İLK 30 DAKİKA İÇİN BİREYLER EĞİTİLMELİ
● Depremlerde ilk 72 saat altın saatlerdir. Vatandaşın bu saatler için kapasitesinin geliştirilmesi gerekir çünkü ilk müdahale aile ve komşulardan gelir. Hiç olmazsa afetin ilk 30 dakikasına bireylerin hazırlanması gerekmektedir.
● Alternatif iletişim yöntem ve altyapılarına yatırım zorunluluğu doğmuştur.
● Su şebekeleri depreme göre yapılmalı, şehirlerin uygun yerlerine su depoları kurulmalıdır.
● Deprem sonrasının önceden planlanması gerekir.
● Dünyada afet yönetiminin tarihsel gelişimine kıyasla Türkiye, günümüzü henüz yakalayamamıştır.
AFET BAKANLIĞI KURULSUN
● Yönetilebilir bir seviyeye kadar riskleri azaltarak reaktif kriz yönetiminden proaktif risk yönetimine geçilmelidir ve ulusal bir mobilizasyon çabası başlatılmalı, öncelikle Marmara bölgesi ile başlanmalıdır.
● Kapsamlı ve dinamik bir afet yönetim sistemi kurmak için, tüm bilimsel disiplinleri gerekli yerlerde ve gerektiği kadar içeren ve uzman koordinatörlerle koordine edilen bir yapıya ihtiyaç vardır. Bu, yüksek riskli kentsel alanlardaki riskleri azaltarak kentleri afetlere karşı daha dirençli hale getirmek için uygun müdahale ve yeniden yapılanma önlemleri sağlamak için entegre bir yapı olan Şehircilik ve Afet Yönetimi Bakanlığı gibi bir yapı oluşturarak gerçekleştirilebilir.

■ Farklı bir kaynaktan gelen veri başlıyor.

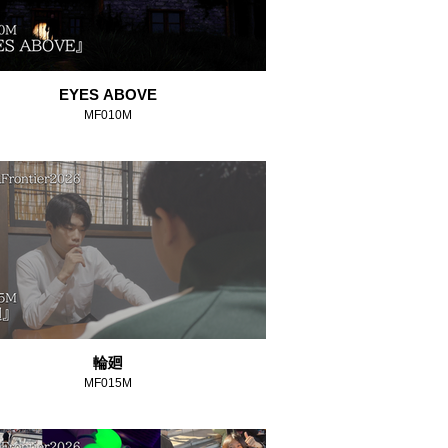
EYES ABOVE
MF010M
輪廻
MF015M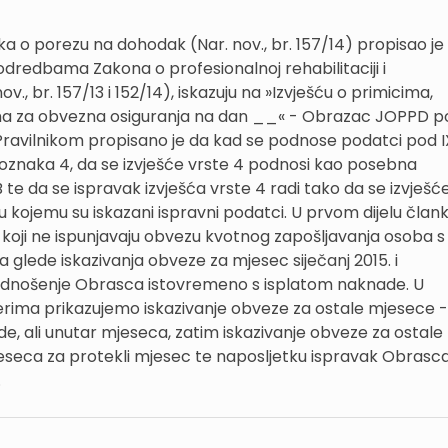
a o porezu na dohodak (Nar. nov., br. 157/14) propisao je
odredbama Zakona o profesionalnoj rehabilitaciji i
v., br. 157/13 i 152/14), iskazuju na »Izvješću o primicima,
ima za obvezna osiguranja na dan __« - Obrazac JOPPD p
ravilnikom propisano je da kad se podnose podatci pod IX
se oznaka 4, da se izvješće vrste 4 podnosi kao posebna
B te da se ispravak izvješća vrste 4 radi tako da se izvješć
 kojemu su iskazani ispravni podatci. U prvom dijelu član
 koji ne ispunjavaju obvezu kvotnog zapošljavanja osoba s
a glede iskazivanja obveze za mjesec siječanj 2015. i
podnošenje Obrasca istovremeno s isplatom naknade. U
erima prikazujemo iskazivanje obveze za ostale mjesece -
 ali unutar mjeseca, zatim iskazivanje obveze za ostale
jeseca za protekli mjesec te naposljetku ispravak Obrasc
.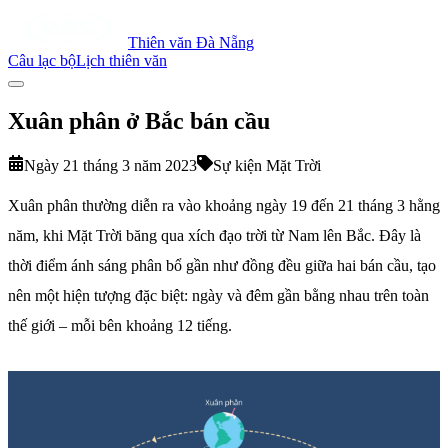
Thiên văn Đà Nẵng
Câu lạc bộ
Lịch thiên văn
Xuân phân ở Bắc bán cầu
Ngày 21 tháng 3 năm 2023
Sự kiện Mặt Trời
Xuân phân thường diễn ra vào khoảng ngày 19 đến 21 tháng 3 hằng
năm, khi Mặt Trời băng qua xích đạo trời từ Nam lên Bắc. Đây là
thời điểm ánh sáng phân bổ gần như đồng đều giữa hai bán cầu, tạo
nên một hiện tượng đặc biệt: ngày và đêm gần bằng nhau trên toàn
thế giới – mỗi bên khoảng 12 tiếng.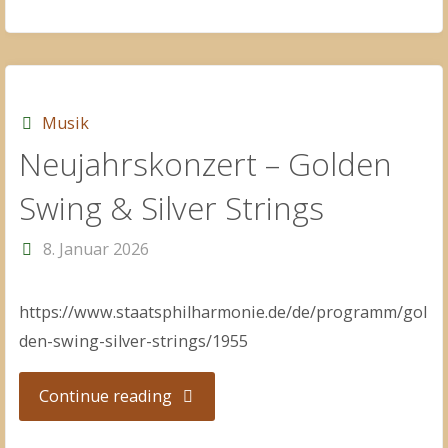
Portman
»Tipping
Points«"
Musik
Neujahrskonzert – Golden
Swing & Silver Strings
8. Januar 2026
https://www.staatsphilharmonie.de/de/programm/gol
den-swing-silver-strings/1955
"Neujahrskonzert
Continue reading
–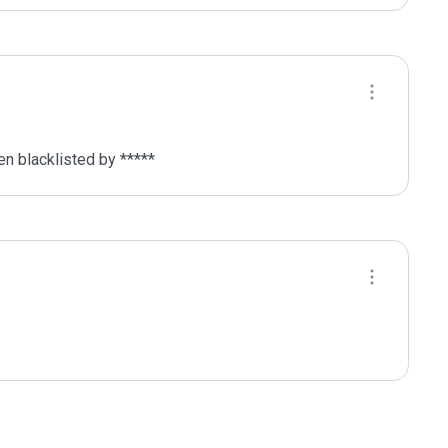
 blacklisted by ***** 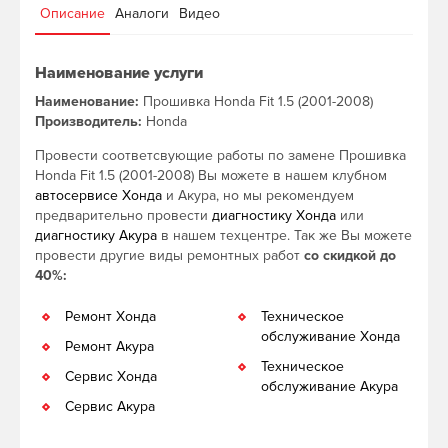
Описание
Аналоги
Видео
Наименование услуги
Наименование:
Прошивка Honda Fit 1.5 (2001-2008)
Производитель:
Honda
Провести соответсвующие работы по замене Прошивка
Honda Fit 1.5 (2001-2008) Вы можете в нашем клубном
автосервисе Хонда
и Акура, но мы рекомендуем
предварительно провести
диагностику Хонда
или
диагностику Акура
в нашем техцентре. Так же Вы можете
провести другие виды ремонтных работ
со скидкой до
40%:
Ремонт Хонда
Техническое
обслуживание Хонда
Ремонт Акура
Техническое
Сервис Хонда
обслуживание Акура
Сервис Акура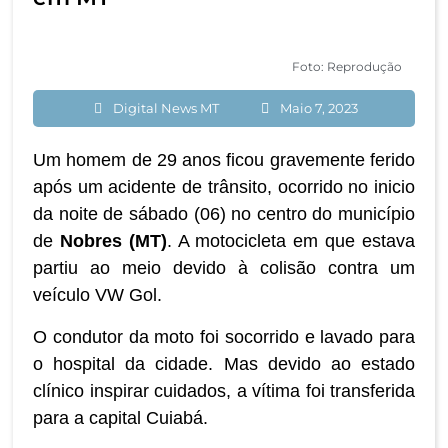
Foto: Reprodução
Digital News MT
Maio 7, 2023
Um homem de 29 anos ficou gravemente ferido
após um acidente de trânsito, ocorrido no inicio
da noite de sábado (06) no centro do município
de
Nobres (MT)
. A motocicleta em que estava
partiu ao meio devido à colisão contra um
veículo VW Gol.
O condutor da moto foi socorrido e lavado para
o hospital da cidade. Mas devido ao estado
clínico inspirar cuidados, a vítima foi transferida
para a capital Cuiabá.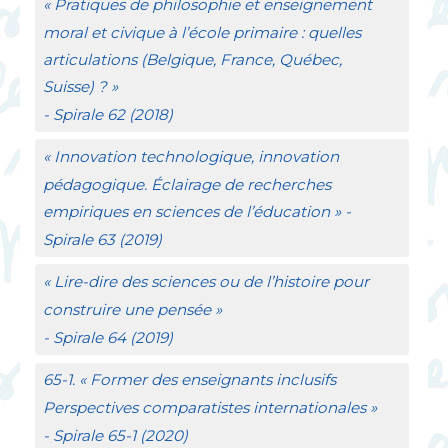
«
Pratiques de philosophie et enseignement
moral et civique à l’école primaire : quelles
articulations (Belgique, France, Québec,
Suisse)
?
»
- Spirale
62 (2018)
«
Innovation technologique, innovation
pédagogique. Éclairage de recherches
empiriques en sciences de l’éducation
»
-
Spirale
63 (2019)
«
Lire-dire des sciences ou de l’histoire pour
construire une pensée
»
- Spirale
64 (2019)
65-1. «
Former des enseignants inclusifs
Perspectives comparatistes internationales
»
-
Spirale
65-1 (2020)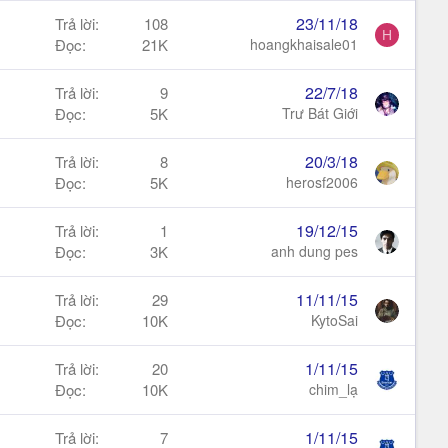
23/11/18
Trả lời
108
H
Đọc
21K
hoangkhaisale01
22/7/18
Trả lời
9
Đọc
5K
Trư Bát Giới
20/3/18
Trả lời
8
Đọc
5K
herosf2006
19/12/15
Trả lời
1
Đọc
3K
anh dung pes
11/11/15
Trả lời
29
Đọc
10K
KytoSai
1/11/15
Trả lời
20
Đọc
10K
chim_lạ
1/11/15
Trả lời
7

● Her üniversitede yetersiz acil yardım ve afet yönetimi programları oluşturmak yerine, mevcut programlar birleştirilerek uluslararası standartlarda eğitim sunacak mükemmeliyet merkezleri haline getirilmelidir. Bu önlemlerin uygulanmasıyla, Türkiye afet yönetim sistemini iyileştirebilir, kayıpları azaltabilir ve afetlere karşı direncini artırabilir.